Often I find in code:
text.replace(a, b).replace(c, d)
The concatenation of replace calls can cause a unnecessary performance hit if the string is large or the call is the calls are made too many times.
text.replace([a, c], [b, d])
That would behave like (text.replace(a, b).replace(c, d)) but, b could not capture text from c, that is, old[i] would not capture new[i - 1] replaced text, or from any new[i - k] with K being a positive integer.
This way we can avoid having to reallocating giant strings multiple times.
Also, this makes room for huge replace commands that could be a handful tool for some cases.
Other problem with the original proposition is that when a function accepts lists, it is rarely accepts only lists. It usually accepts arbitrary iterables. But string is an iterable, so str.replace('ab', 'cd') should be equivalent to str.replace(['a', 'b'], ['c', 'd']).
If we solve the ambiguity by choosing other syntax, we will still need to add a lot of complex code. We will need to implement a part of the regular expression engine in the interpreter core. But we already have a dedicated module for regular expressions.
Interesting! A few days ago I wrote an example for Fluent Python 2ed (unpublished) that looks like this:
from typing import Iterable, Tuple
FromTo = Tuple[str, str]
def zip_replace(text: str, changes: Iterable[FromTo], count:int = -1) -> str:
for from_, to in changes:
text = text.replace(from_, to, count)
It’s an example for one of the chapters about type hints in the book. I do my best to avoid foo/bar examples, and this is a nice little function to discuss a type alias and an Iterable argument.
I don’t think that solving this restriction is a need because wanting c to capture b looks like a very rare usage case, where a replacement is taken on top of another, for this rare occasion you could just concatenate two uses of replace, also because I created this restriction to make the replacement algorithm faster.
I see how a Trie can solve this problem, but the memory usage would be a problem, and linked lists can not make use of the sequential memory caching (complexity is lower, but runtime can be larger).

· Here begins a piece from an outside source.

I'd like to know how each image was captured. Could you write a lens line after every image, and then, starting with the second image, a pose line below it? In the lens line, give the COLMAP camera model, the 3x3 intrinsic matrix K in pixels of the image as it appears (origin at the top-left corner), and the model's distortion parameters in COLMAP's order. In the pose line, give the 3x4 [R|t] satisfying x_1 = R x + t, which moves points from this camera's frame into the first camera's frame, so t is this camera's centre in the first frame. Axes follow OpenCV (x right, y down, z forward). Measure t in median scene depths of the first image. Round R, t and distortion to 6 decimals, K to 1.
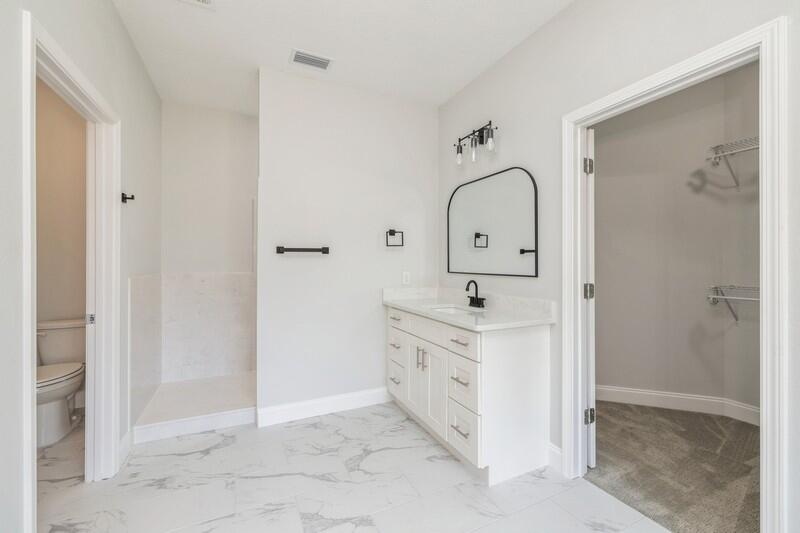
lens RADIAL K [[335.7, 0, 399.3], [0, 335.7, 264.0], [0, 0, 1]] dist [0.000561, -0.000575]
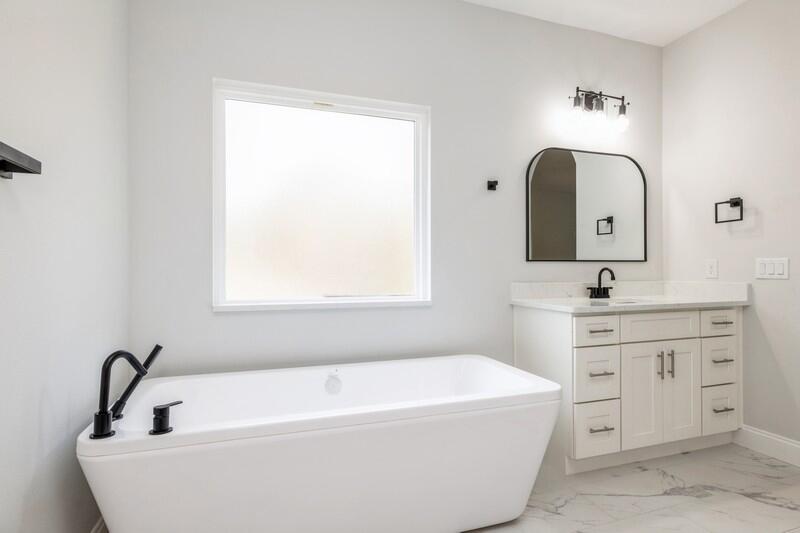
lens RADIAL K [[429.6, 0, 400.0], [0, 429.6, 266.5], [0, 0, 1]] dist [-0.000610, 0.002377]
pose [[0.105565, 0.005143, 0.994399, -1.042549], [0.004490, 0.999974, -0.005648, 0.056479], [-0.994402, 0.005062, 0.105540, 1.568218]]
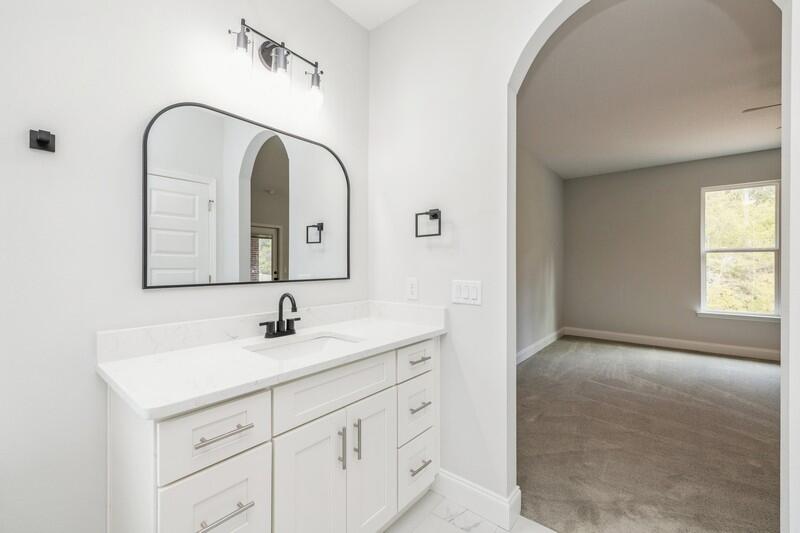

Maybe a linear sweep similar to the current implementation of replace is a better solution.
TRIE is the most performant way to multiple keywords in long string.
We use “Boyer-Moore String Search Algorithm” to search single word. Using the algorithm multiple times (e.g. s.replace(k1, r1).replace(k2, r2)) doesn’t solve the proposed restriction. So we can not use the BM algorithm for replacing multiple keywords.
Bulding TRIE consumes some CPU and memory. But if same replacement happens multiple times, it is fast. That’s why Go has Replacer in its stdlib.